List every line of the records below that contains the string "Самаре", matching case exactly.

══════════════════════════════

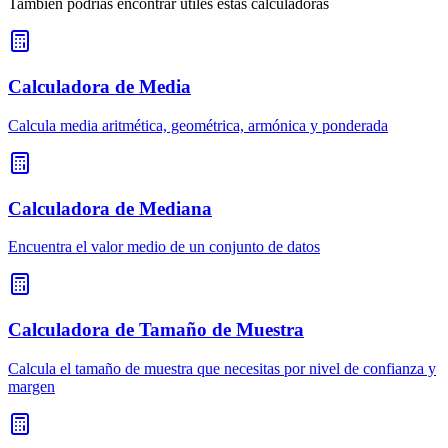
También podrías encontrar útiles estas calculadoras
Calculadora de Media
Calcula media aritmética, geométrica, armónica y ponderada
Calculadora de Mediana
Encuentra el valor medio de un conjunto de datos
Calculadora de Tamaño de Muestra
Calcula el tamaño de muestra que necesitas por nivel de confianza y
margen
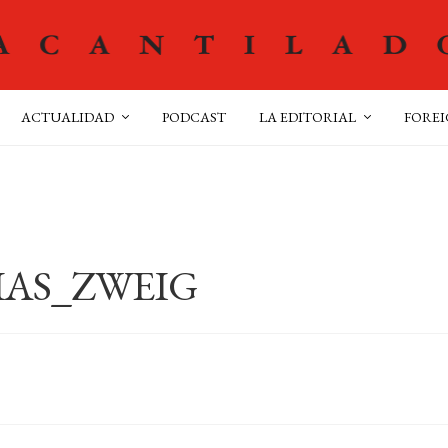
ACTUALIDAD
PODCAST
LA EDITORIAL
FOREI
IAS_ZWEIG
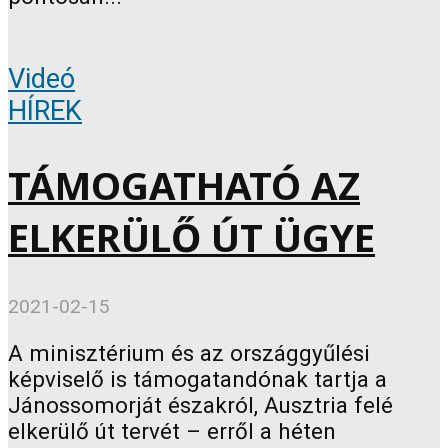
Videó
HÍREK
TÁMOGATHATÓ AZ
ELKERÜLŐ ÚT ÜGYE
2021-02-15
A minisztérium és az országgyűlési
képviselő is támogatandónak tartja a
Jánossomorját északról, Ausztria felé
elkerülő út tervét – erről a héten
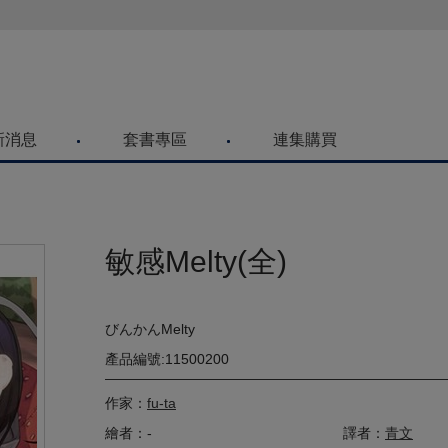
喜歡青文購物網的朋友們，提高警覺！
新消息
套書專區
連集購買
敏感Melty(全)
びんかんMelty
產品編號:11500200
作家：
fu-ta
繪者：-
譯者：
青文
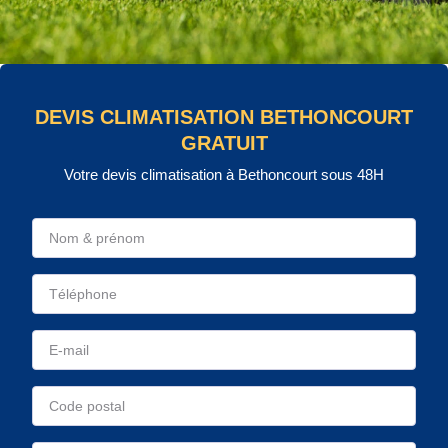
DEVIS CLIMATISATION BETHONCOURT
GRATUIT
Votre devis climatisation à Bethoncourt sous 48H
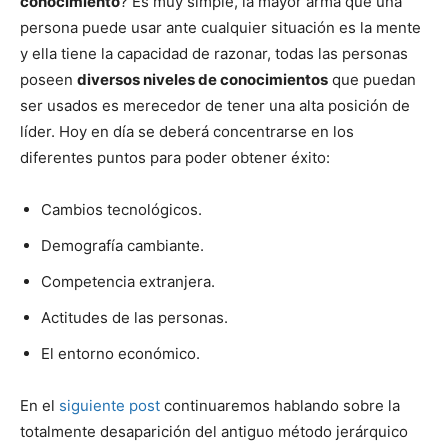
conocimiento
? Es muy simple, la mayor arma que una
persona puede usar ante cualquier situación es la mente
y ella tiene la capacidad de razonar, todas las personas
poseen
diversos niveles de conocimientos
que puedan
ser usados es merecedor de tener una alta posición de
líder. Hoy en día se deberá concentrarse en los
diferentes puntos para poder obtener éxito:
Cambios tecnológicos.
Demografía cambiante.
Competencia extranjera.
Actitudes de las personas.
El entorno económico.
En el
siguiente post
continuaremos hablando sobre la
totalmente desaparición del antiguo método jerárquico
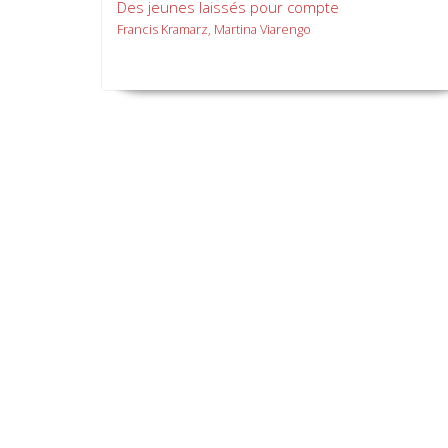
Des jeunes laissés pour compte
Francis Kramarz, Martina Viarengo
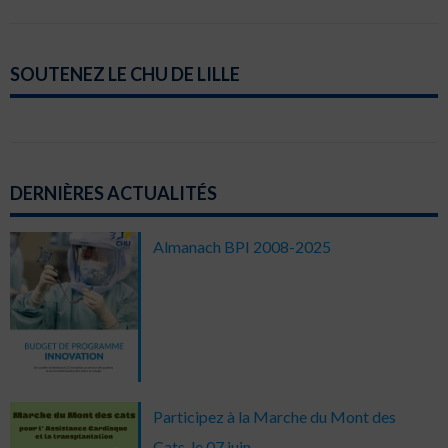
SOUTENEZ LE CHU DE LILLE
DERNIÈRES ACTUALITÉS
Almanach BPI 2008-2025
Participez à la Marche du Mont des
Cats, le 07 juin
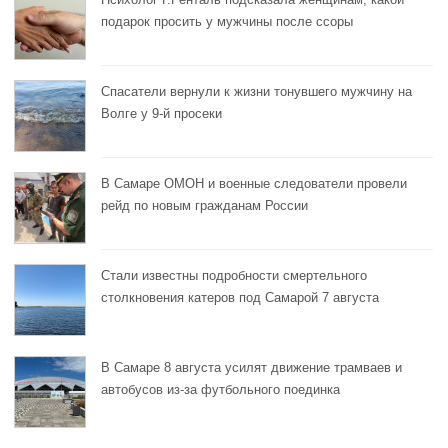
подарок просить у мужчины после ссоры
Спасатели вернули к жизни тонувшего мужчину на
Волге у 9-й просеки
В Самаре ОМОН и военные следователи провели
рейд по новым гражданам России
Стали известны подробности смертельного
столкновения катеров под Самарой 7 августа
В Самаре 8 августа усилят движение трамваев и
автобусов из-за футбольного поединка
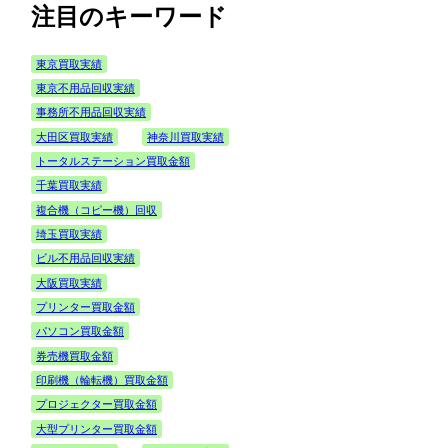
注目のキーワード
東京買取実績
東京不用品回収実績
事務所不用品回収実績
大田区買取実績
神奈川買取実績
トータルステーション買取金額
千葉買取実績
複合機（コピー機）回収
埼玉買取実績
ビル不用品回収実績
大阪買取実績
プリンター買取金額
パソコン買取金額
券売機買取金額
印刷機（輪転機）買取金額
プロジェクター買取金額
大型プリンター買取金額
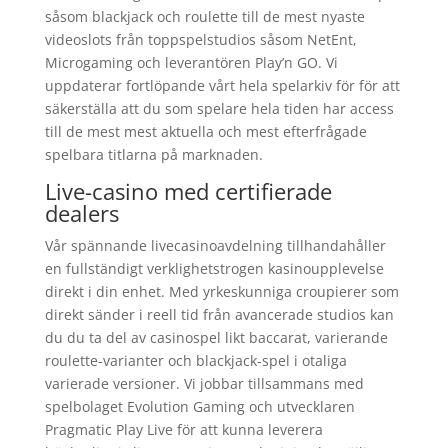
såsom blackjack och roulette till de mest nyaste
videoslots från toppspelstudios såsom NetEnt,
Microgaming och leverantören Play’n GO. Vi
uppdaterar fortlöpande vårt hela spelarkiv för för att
säkerställa att du som spelare hela tiden har access
till de mest mest aktuella och mest efterfrågade
spelbara titlarna på marknaden.
Live-casino med certifierade
dealers
Vår spännande livecasinoavdelning tillhandahåller
en fullständigt verklighetstrogen kasinoupplevelse
direkt i din enhet. Med yrkeskunniga croupierer som
direkt sänder i reell tid från avancerade studios kan
du du ta del av casinospel likt baccarat, varierande
roulette-varianter och blackjack-spel i otaliga
varierade versioner. Vi jobbar tillsammans med
spelbolaget Evolution Gaming och utvecklaren
Pragmatic Play Live för att kunna leverera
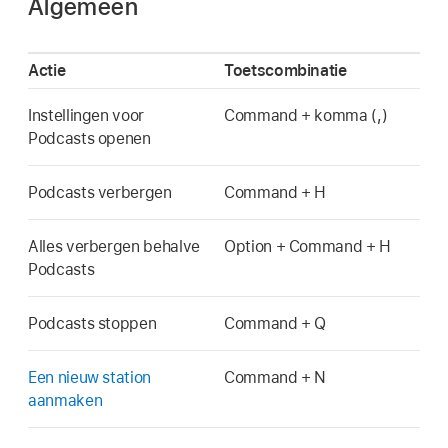
Algemeen
Actie
Toetscombinatie
Instellingen voor
Command + komma (,)
Podcasts openen
Podcasts verbergen
Command + H
Alles verbergen behalve
Option + Command + H
Podcasts
Podcasts stoppen
Command + Q
Een nieuw station
Command + N
aanmaken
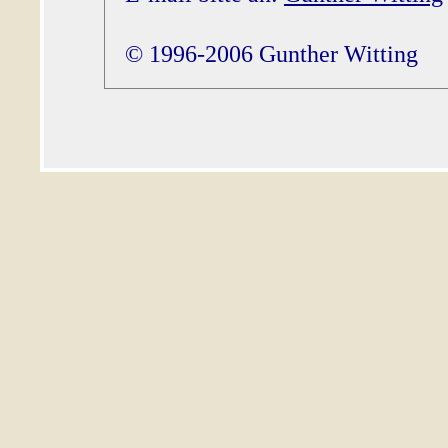
© 1996-2006 Gunther Witting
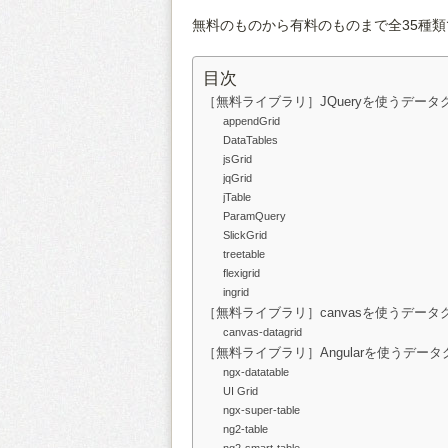
無料のものから有料のものまで全35種類
目次
［無料ライブラリ］JQueryを使うデータ
appendGrid
DataTables
jsGrid
jqGrid
jTable
ParamQuery
SlickGrid
treetable
flexigrid
ingrid
［無料ライブラリ］canvasを使うデータ
canvas-datagrid
［無料ライブラリ］Angularを使うデー
ngx-datatable
UI Grid
ngx-super-table
ng2-table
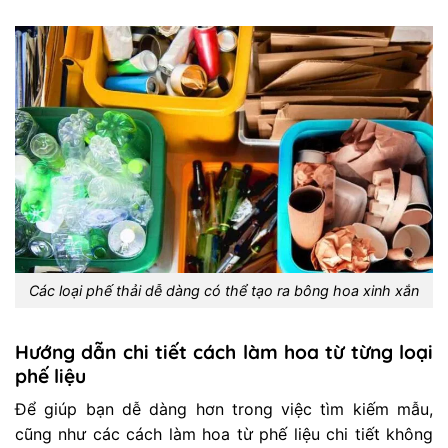
Các loại phế thải dễ dàng có thể tạo ra bông hoa xinh xắn
Hướng dẫn chi tiết cách làm hoa từ từng loại
phế liệu
Để giúp bạn dễ dàng hơn trong việc tìm kiếm mẫu,
cũng như các cách làm hoa từ phế liệu chi tiết không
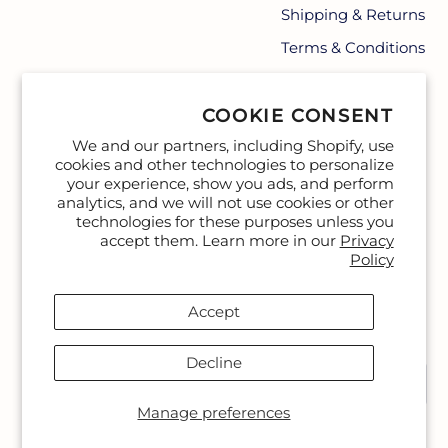
Shipping & Returns
Terms & Conditions
Contact
COOKIE CONSENT
We and our partners, including Shopify, use
cookies and other technologies to personalize
your experience, show you ads, and perform
analytics, and we will not use cookies or other
technologies for these purposes unless you
accept them. Learn more in our
Privacy
Policy
Accept
שָׂפָה
Decline
עברית
Manage preferences
ODA-PAAM.COM
2026
©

══════════════════════════════

**Your response:**
В Самаре ОМОН и военные следователи провели
В Самаре 8 августа усилят движение трамваев и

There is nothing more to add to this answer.